My friend, who has the noble habit of giving away what hurts him most, handed me a book that looked more like a school test – ugly and not very easy to hold. Sparingly, its cover enunciated the title: Three by Bradbury.
If you could get past the text of that jacket, if you overlooked the faded color of the pages, only then could you obtain the reward of submerging yourself in his vibrant works: The Martian Chronicles, The Illustrated Man and the nightmare that is undoubtedly Fahrenheit 451.
But because of that temporal parallelism with Vangelis, the images of Bradbury and the atmosphere of that Greek musician combined forever.
It was such that in those Martian cities, deconsecrated by brutal terrestrial predators, I can still hear the melody of “12 o’clock,” in which that female voice emerges with a song of hope for the world’s first sunrise after the holocaust caused by humankind.

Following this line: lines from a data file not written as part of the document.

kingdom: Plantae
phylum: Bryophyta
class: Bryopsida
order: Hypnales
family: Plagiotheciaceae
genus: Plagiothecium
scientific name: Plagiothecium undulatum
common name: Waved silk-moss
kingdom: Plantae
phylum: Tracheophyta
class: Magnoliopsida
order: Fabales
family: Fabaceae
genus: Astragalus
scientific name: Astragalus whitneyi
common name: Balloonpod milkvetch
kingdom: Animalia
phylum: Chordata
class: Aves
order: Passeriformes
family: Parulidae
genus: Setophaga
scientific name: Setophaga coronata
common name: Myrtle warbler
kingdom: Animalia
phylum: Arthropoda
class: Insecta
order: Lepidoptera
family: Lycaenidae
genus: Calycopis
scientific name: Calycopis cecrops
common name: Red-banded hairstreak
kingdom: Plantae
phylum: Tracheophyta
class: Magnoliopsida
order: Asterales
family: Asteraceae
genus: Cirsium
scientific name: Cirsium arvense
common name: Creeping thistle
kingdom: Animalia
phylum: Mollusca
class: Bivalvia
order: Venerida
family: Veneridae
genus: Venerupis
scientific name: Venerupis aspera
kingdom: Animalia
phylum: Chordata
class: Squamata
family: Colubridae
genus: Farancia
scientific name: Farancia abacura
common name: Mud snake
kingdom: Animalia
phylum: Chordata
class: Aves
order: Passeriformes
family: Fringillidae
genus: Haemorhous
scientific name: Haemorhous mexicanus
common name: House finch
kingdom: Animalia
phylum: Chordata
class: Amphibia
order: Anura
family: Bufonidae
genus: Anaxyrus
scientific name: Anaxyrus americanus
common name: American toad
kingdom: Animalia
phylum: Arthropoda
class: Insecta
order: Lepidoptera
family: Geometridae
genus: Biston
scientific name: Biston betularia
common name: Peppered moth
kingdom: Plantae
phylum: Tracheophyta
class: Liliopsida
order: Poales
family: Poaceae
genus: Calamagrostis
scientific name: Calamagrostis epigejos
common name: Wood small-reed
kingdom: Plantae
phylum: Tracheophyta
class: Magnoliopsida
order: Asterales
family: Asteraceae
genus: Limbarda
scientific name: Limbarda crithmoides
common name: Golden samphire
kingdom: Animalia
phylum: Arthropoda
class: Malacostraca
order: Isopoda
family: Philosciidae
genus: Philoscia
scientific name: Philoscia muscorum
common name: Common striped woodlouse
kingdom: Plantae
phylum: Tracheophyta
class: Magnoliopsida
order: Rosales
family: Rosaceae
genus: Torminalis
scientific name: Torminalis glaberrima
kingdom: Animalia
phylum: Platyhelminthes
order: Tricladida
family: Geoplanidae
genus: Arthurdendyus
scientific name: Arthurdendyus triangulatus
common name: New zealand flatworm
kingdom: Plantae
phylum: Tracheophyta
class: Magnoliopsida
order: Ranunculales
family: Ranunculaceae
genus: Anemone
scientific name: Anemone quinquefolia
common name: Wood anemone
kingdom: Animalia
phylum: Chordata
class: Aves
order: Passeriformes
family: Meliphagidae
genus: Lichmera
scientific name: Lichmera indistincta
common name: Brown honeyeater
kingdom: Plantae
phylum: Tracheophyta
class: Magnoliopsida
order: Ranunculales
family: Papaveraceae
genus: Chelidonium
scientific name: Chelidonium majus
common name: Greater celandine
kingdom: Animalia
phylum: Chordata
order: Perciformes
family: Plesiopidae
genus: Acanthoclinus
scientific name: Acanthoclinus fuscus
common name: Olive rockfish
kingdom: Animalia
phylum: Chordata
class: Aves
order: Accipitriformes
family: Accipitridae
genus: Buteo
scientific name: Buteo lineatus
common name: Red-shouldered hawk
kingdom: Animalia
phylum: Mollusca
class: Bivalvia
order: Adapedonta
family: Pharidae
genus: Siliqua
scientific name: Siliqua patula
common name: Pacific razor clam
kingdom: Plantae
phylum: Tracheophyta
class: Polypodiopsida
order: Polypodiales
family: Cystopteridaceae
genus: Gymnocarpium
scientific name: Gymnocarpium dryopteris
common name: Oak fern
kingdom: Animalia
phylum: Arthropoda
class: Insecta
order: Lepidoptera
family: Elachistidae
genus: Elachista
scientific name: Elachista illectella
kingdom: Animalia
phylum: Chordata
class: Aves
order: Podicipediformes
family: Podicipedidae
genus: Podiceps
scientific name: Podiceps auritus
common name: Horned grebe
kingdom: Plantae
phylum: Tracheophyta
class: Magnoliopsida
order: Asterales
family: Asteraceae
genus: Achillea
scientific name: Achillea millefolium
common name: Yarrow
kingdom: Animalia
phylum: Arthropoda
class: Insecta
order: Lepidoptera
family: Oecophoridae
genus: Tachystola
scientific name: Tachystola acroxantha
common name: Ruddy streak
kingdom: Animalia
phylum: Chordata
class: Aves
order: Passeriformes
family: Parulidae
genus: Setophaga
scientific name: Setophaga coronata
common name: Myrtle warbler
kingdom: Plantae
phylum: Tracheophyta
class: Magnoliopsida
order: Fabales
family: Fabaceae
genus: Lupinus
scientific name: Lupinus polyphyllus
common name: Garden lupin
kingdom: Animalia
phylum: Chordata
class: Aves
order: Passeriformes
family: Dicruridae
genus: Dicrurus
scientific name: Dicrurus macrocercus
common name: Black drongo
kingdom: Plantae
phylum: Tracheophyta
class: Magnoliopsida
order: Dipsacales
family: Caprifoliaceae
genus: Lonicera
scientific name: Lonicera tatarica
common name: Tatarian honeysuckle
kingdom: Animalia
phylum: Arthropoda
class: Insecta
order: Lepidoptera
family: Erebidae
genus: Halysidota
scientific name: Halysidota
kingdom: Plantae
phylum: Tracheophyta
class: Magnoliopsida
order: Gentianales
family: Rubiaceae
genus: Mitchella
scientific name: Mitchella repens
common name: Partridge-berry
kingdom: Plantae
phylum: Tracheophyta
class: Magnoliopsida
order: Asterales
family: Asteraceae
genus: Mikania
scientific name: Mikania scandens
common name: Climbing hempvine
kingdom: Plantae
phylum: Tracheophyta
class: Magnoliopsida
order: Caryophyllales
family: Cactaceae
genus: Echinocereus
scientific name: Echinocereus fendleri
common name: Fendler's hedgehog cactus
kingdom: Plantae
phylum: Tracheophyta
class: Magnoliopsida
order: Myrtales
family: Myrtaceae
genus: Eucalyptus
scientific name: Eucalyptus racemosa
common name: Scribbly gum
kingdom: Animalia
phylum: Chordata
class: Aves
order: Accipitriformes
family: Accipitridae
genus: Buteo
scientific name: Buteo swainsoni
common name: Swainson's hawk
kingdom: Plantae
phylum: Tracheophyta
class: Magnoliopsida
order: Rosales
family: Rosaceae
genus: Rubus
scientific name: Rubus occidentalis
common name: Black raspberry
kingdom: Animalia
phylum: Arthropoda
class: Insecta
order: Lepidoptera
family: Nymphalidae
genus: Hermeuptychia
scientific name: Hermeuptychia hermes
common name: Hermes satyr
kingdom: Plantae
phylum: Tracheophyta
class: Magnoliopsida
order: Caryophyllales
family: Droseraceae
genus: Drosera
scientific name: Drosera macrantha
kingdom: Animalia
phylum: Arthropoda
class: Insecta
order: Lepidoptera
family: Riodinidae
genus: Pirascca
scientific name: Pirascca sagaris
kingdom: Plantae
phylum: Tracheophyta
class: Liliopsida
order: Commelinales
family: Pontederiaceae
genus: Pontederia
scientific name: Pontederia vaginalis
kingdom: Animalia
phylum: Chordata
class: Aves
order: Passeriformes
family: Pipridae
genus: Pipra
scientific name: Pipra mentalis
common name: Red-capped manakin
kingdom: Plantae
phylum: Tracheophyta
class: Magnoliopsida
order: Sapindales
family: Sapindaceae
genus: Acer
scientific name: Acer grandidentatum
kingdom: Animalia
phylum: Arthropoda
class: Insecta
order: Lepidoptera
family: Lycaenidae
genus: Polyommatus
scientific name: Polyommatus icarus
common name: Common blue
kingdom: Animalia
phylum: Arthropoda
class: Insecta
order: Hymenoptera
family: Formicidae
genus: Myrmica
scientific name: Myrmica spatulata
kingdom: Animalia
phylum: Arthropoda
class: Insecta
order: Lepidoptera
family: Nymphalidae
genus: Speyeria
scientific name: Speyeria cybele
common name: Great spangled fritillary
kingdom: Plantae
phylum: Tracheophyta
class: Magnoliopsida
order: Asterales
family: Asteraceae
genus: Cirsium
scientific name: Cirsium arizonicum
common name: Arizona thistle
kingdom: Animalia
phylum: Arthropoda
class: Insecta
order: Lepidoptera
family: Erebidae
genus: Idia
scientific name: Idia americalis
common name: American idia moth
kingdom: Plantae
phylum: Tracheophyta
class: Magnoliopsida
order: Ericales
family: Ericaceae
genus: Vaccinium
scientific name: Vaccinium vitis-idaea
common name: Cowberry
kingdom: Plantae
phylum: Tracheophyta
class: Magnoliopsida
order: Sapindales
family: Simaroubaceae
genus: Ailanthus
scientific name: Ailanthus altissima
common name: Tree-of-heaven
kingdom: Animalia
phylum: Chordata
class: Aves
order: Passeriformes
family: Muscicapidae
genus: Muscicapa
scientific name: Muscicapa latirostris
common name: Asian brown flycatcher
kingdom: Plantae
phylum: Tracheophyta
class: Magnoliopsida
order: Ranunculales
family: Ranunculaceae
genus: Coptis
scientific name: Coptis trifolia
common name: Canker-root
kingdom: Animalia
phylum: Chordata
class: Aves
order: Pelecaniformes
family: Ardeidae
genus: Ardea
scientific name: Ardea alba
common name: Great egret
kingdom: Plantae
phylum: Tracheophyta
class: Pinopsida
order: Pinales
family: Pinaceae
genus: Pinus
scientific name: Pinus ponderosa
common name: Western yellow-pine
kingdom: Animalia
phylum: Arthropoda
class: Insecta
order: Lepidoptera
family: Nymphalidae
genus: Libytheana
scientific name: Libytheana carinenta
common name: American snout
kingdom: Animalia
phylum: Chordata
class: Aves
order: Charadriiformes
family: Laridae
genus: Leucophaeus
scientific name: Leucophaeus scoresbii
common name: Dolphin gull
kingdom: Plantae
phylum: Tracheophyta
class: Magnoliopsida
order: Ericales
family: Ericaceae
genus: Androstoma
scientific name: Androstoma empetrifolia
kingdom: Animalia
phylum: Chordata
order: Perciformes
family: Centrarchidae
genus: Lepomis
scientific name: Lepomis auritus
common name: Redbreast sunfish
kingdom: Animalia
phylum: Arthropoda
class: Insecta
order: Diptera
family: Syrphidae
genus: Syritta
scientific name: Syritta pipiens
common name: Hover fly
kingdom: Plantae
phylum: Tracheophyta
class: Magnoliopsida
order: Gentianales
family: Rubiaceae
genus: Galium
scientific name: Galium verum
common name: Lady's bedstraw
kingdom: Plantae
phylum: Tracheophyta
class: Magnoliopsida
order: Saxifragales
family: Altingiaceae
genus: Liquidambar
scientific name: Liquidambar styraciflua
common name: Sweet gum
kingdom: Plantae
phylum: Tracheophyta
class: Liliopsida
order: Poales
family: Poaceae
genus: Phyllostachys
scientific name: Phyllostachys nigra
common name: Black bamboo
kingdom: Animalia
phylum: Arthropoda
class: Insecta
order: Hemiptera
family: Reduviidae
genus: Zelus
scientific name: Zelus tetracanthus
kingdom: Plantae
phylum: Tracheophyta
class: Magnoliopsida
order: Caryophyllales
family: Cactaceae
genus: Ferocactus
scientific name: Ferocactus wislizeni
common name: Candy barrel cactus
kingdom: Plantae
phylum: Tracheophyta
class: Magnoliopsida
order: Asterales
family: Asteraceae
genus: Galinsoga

To our regret, Bradbury — like all prophets — was absolutely right in describing the unlimited greed of people and the frightening aspects of technological progress, or by posing children against their parents, in an emancipation without responsibility or mercy (The Meadow).
He showed us the desperation of a man who wants to destroy all televisions in the world (The Murderer). He moved us with the love of two corpses that, hands clasped, are revived by the flow of water from wastepipes (The Sewer), sliding into the freedom of the sea beneath the streets of a city built only for loneliness.
However there is also hope in Bradbury, where he makes trees planted from terrestrial seeds grow in the Martian soil, myriads of trees that spread all over Mars (The Green Morning), making it possible for there to be air, breathable air.
What can also be inhaled, through his innocent plant, is a remnant of human innocence. This is because he knew that only in people was there also another dilemma: that of regeneration.
I think Bradbury’s greatest legacy is the look of a twelve-year-old child (the child he was, the one in Dandelion Wine), a look with which everything is resized: the figure of his father teaching him to listen to the silence of the forest, his own fingers fluttering like “tatters of a strange flag,” the feeling of alarm because “Yes, something’s going to happen – I know it!,” and finally, the incredible discovery: “I’m really alive ! I never knew it, and if I knew it I didn’t remember it!”
He taught us to discover that “the world looks at us, like a giant iris of an even bigger world,” and he gave us a worry that was shared in the whispering voice to his brother: “Tom… does everyone, in the world… know they are alive?”
I have the obsessive idea that Bradbury is surrounded by those expeditionary souls who fell from the damaged rocket. They formed in the sky and left a fascinating kaleidoscope. And like the character Hollis, he dreamed of sending off the last beam of light before disappearing.
However I’m comforted in knowing that his soul (I know) was not only a spark that a child here on earth might confuse for a shooting star.